Training and education should extend to the conventional military units that may be required to support the SOF by cordoning off target areas, attacking supporting objectives, or providing quick reaction forces in emergency cases where extra help is needed.

Since a country's civilian authorities should direct the efforts of its military force, Libya's national-level leaders will also have to be trained to employ their SOF.

The requirement to bring other entities up to a higher standard of capacity, capability, and command and control should -- if done properly -- help increase Libya's interagency communication and professionalize more than just the SOF unit.

* * *

Creating a SOF capability takes time -- one simply cannot take shortcuts if the end goal is a professional force that can provide protection to the populace and tailored force to the enemy. To try to build such a force too fast can result in the opposite: a unit that terrorizes the population thereby driving more members into the waiting hands of insurgents and terrorists.
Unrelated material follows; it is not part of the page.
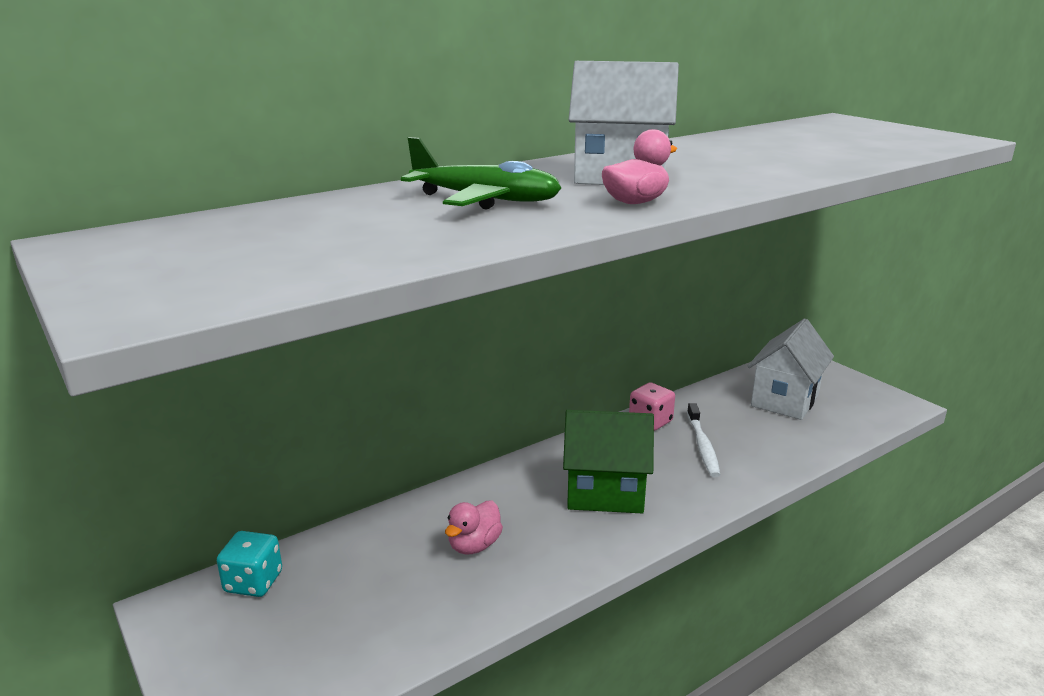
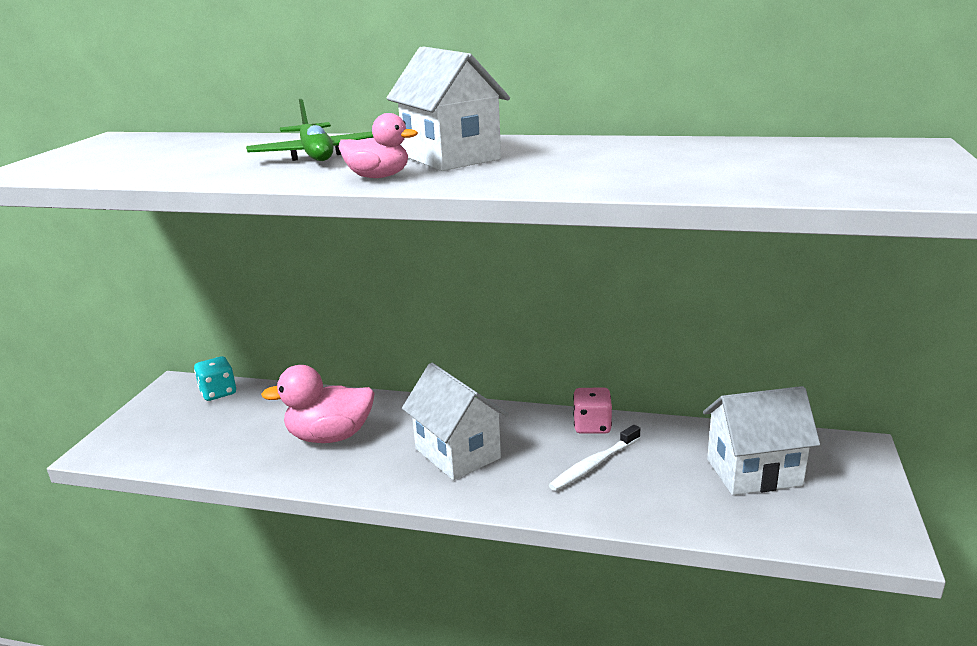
camera: 50 degrees right, 0 degrees up
(474, 545) = (330, 436): pink duck -> pink duck, size x1.72
(605, 493) = (457, 453): green house -> white house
If the U.S. government wants to get a Libyan unit up and running, it needs to identify what it wants the unit to do and then start assessing and selecting candidates for training. Start with the current military organizations and cull the best of the best.

Members of the U.S. Special Operations community know how to do this. It will be important for them to educate policymakers, diplomats, the U.S. Congress and -- of course -- our Libyan allies, so that expectations can be managed and success can be achieved.